- Your instructions
Could the data below be copied out in full, word for word?
=== Extracted data ===
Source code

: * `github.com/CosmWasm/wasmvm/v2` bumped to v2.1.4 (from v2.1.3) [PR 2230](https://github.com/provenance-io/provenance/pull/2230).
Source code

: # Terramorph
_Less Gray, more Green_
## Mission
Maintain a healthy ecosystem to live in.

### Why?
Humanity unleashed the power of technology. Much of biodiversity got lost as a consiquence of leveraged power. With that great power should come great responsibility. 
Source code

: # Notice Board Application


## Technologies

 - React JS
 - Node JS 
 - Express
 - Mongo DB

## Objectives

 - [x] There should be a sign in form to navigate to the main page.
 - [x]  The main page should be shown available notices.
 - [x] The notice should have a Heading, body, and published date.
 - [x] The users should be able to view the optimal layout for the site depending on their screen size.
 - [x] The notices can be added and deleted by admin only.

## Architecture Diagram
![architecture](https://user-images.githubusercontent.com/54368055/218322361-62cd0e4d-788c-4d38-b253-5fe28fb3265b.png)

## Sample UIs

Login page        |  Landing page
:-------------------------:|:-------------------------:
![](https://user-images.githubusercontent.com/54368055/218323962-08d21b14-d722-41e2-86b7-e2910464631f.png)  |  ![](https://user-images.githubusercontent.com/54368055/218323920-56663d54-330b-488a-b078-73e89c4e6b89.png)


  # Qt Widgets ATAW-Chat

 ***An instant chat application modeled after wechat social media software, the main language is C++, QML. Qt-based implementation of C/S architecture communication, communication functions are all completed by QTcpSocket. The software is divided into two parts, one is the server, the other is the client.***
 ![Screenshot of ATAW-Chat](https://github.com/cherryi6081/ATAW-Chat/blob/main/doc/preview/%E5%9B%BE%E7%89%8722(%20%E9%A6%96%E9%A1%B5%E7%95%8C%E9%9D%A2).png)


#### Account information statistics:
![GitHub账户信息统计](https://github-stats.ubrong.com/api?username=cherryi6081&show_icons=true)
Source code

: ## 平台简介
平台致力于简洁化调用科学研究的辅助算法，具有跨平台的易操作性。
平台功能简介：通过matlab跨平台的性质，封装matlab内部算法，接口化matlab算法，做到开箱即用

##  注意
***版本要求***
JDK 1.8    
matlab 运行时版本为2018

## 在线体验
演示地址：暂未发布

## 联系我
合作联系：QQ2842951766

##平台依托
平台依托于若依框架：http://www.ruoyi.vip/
===
- Response below
Source code

: * `github.com/CosmWasm/wasmvm/v2` bumped to v2.1.4 (from v2.1.3) [PR 2230](https://github.com/provenance-io/provenance/pull/2230).
Source code

: # Terramorph
_Less Gray, more Green_
## Mission
Maintain a healthy ecosystem to live in.

### Why?
Humanity unleashed the power of technology. Much of biodiversity got lost as a consiquence of leveraged power. With that great power should come great responsibility. 
Source code

: # Notice Board Application


## Technologies

 - React JS
 - Node JS 
 - Express
 - Mongo DB

## Objectives

 - [x] There should be a sign in form to navigate to the main page.
 - [x]  The main page should be shown available notices.
 - [x] The notice should have a Heading, body, and published date.
 - [x] The users should be able to view the optimal layout for the site depending on their screen size.
 - [x] The notices can be added and deleted by admin only.

## Architecture Diagram
![architecture](https://user-images.githubusercontent.com/54368055/218322361-62cd0e4d-788c-4d38-b253-5fe28fb3265b.png)

## Sample UIs

Login page        |  Landing page
:-------------------------:|:-------------------------:
![](https://user-images.githubusercontent.com/54368055/218323962-08d21b14-d722-41e2-86b7-e2910464631f.png)  |  ![](https://user-images.githubusercontent.com/54368055/218323920-56663d54-330b-488a-b078-73e89c4e6b89.png)


  # Qt Widgets ATAW-Chat

 ***An instant chat application modeled after wechat social media software, the main language is C++, QML. Qt-based implementation of C/S architecture communication, communication functions are all completed by QTcpSocket. The software is divided into two parts, one is the server, the other is the client.***
 ![Screenshot of ATAW-Chat](https://github.com/cherryi6081/ATAW-Chat/blob/main/doc/preview/%E5%9B%BE%E7%89%8722(%20%E9%A6%96%E9%A1%B5%E7%95%8C%E9%9D%A2).png)


#### Account information statistics:
![GitHub账户信息统计](https://github-stats.ubrong.com/api?username=cherryi6081&show_icons=true)
Source code

: ## 平台简介
平台致力于简洁化调用科学研究的辅助算法，具有跨平台的易操作性。
平台功能简介：通过matlab跨平台的性质，封装matlab内部算法，接口化matlab算法，做到开箱即用

##  注意
***版本要求***
JDK 1.8    
matlab 运行时版本为2018

## 在线体验
演示地址：暂未发布

## 联系我
合作联系：QQ2842951766

##平台依托
平台依托于若依框架：http://www.ruoyi.vip/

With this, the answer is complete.